Para concluir, será conveniente situar tanto a superação histórica da poética quanto os modos renovados de sua presença.

Havendo verificado a persistência dos vínculos entre retórica e poética, que afinal implicou verdadeiro sincretismo destas duas artes, deve-se inferir que o processo de descrédito da poética como uma das disciplinas clássicas dos discursos coincide com aquele que conduziu à ruína da retórica. A propósito disso, portanto, remetemos o leitor às considerações feitas no verbete retórica, em que tratamos da obliteração das práticas retóricas (ou, talvez mais precisamente, retórico-poéticas).

Quanto aos modos de permanência da poética, podem eles ser observados mediante o exame dos sentidos que se atribuem ao termo poética depois da superação histórica da disciplina que inicialmente nomeava, isto é, sentidos correntes do século XIX em diante.
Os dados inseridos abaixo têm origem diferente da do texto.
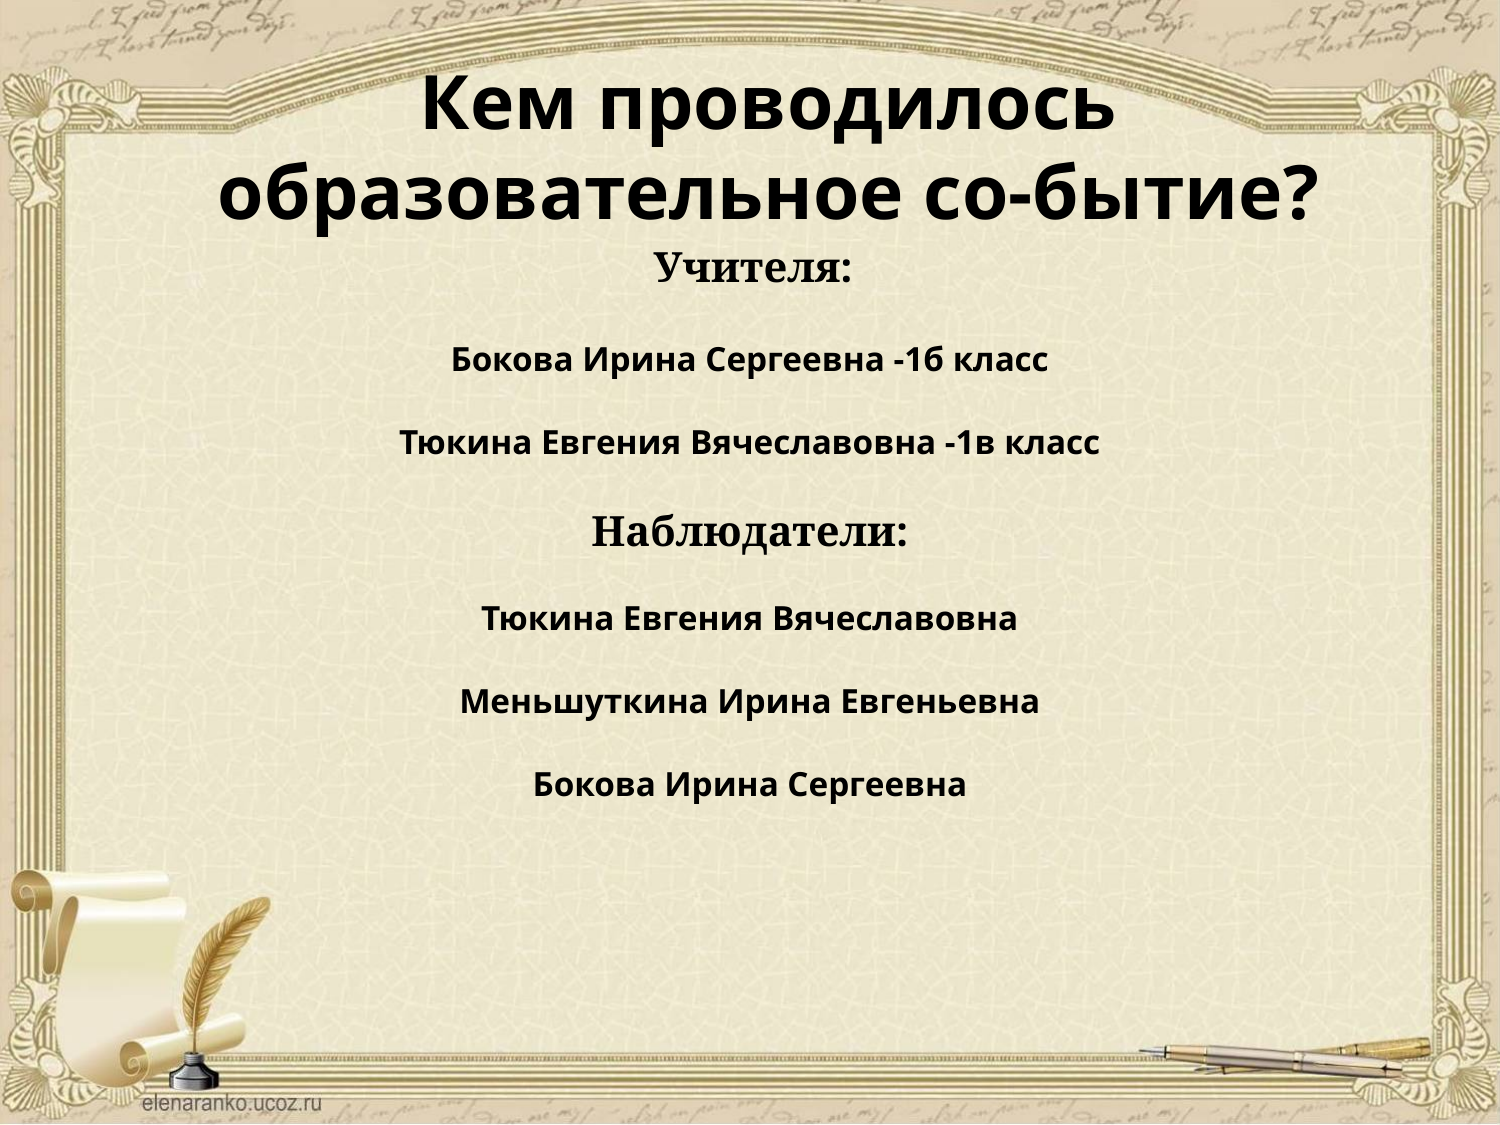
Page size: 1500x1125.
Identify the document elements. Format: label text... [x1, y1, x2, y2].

text_box Учителя: Бокова Ирина Сергеевна -1б класс Тюкина Евгения Вячеславовна -1в класс Наблюдатели: Тюкина Евгения Вячеславовна Меньшуткина Ирина Евгеньевна Бокова Ирина Сергеевна [74, 208, 1425, 1005]
title Кем проводилось образовательное со-бытие? [111, 46, 1426, 351]
picture [0, 0, 1500, 1125]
Observe-se de saída que, se a palavra retórica assumiu um significado pejorativo, o mesmo não se passou com o vocábulo poética. Acreditamos poder associar esse fato à observação de João Adolfo Hansen há pouco referida, segundo a qual, extinta a retórica no século XVIII — ou, mais precisamente, vendo-se rebaixada à condição de responsável por um palavreado rotineiro e oco — , a poética se apresenta como sua sucessora, consumando-se desse modo a distinção entre as duas disciplinas, até então impossível praticamente de ser estabelecida. Assim, conservando dignidade de sentido, a poética se credencia a herdar o que sobrou da retórica: a elocução, concebida, em chave romântica, como estudo de dispositivos lingüísticos aptos à manifestação da subjetividade mediante ruptura de normas. Tendo por objeto uma elocução psicologizada, e vista como o âmago da literatura, a poética torna-se então “…a disciplina de autonomização da arte como estilística de efeitos desinteressados” (Hansen, 1994, p. 59). O termo assim se desvencilha da idéia de preceptística, receituário retórico de poesia, passando a designar a investigação sistemática da natureza e funções da literatura, nomeando a disciplina nuclear dos estudos literários contemporâneos. Os demais significados que marcam o curso da palavra a partir do século XIX encontram unidade nessa acepção mais ampla, de que constituem derivações redutoras da generalidade. Desse modo, poética significará também determinado entendimento de poesia — ou de literatura em geral — característico de certo autor, época ou gênero literário, depreensível das obras por meio de análise, donde expressões como “poética de Gonçalves Dias”, “poética do modernismo”, “poética do romance”. Finalmente, em âmbito ainda mais particularizante, a palavra designa poemas em que um poeta expõe, em tom de manifesto, seu modo específico de conceber e praticar a poesia, podendo tais poemas receber títulos variados ou a denominação explícita de “poética” ou “arte poética” (entre inúmeros exemplos, citemos: “Antífona”, de Cruz e Sousa; “Poética”, de Manuel Bandeira; “L’art poétique”, de Verlaine).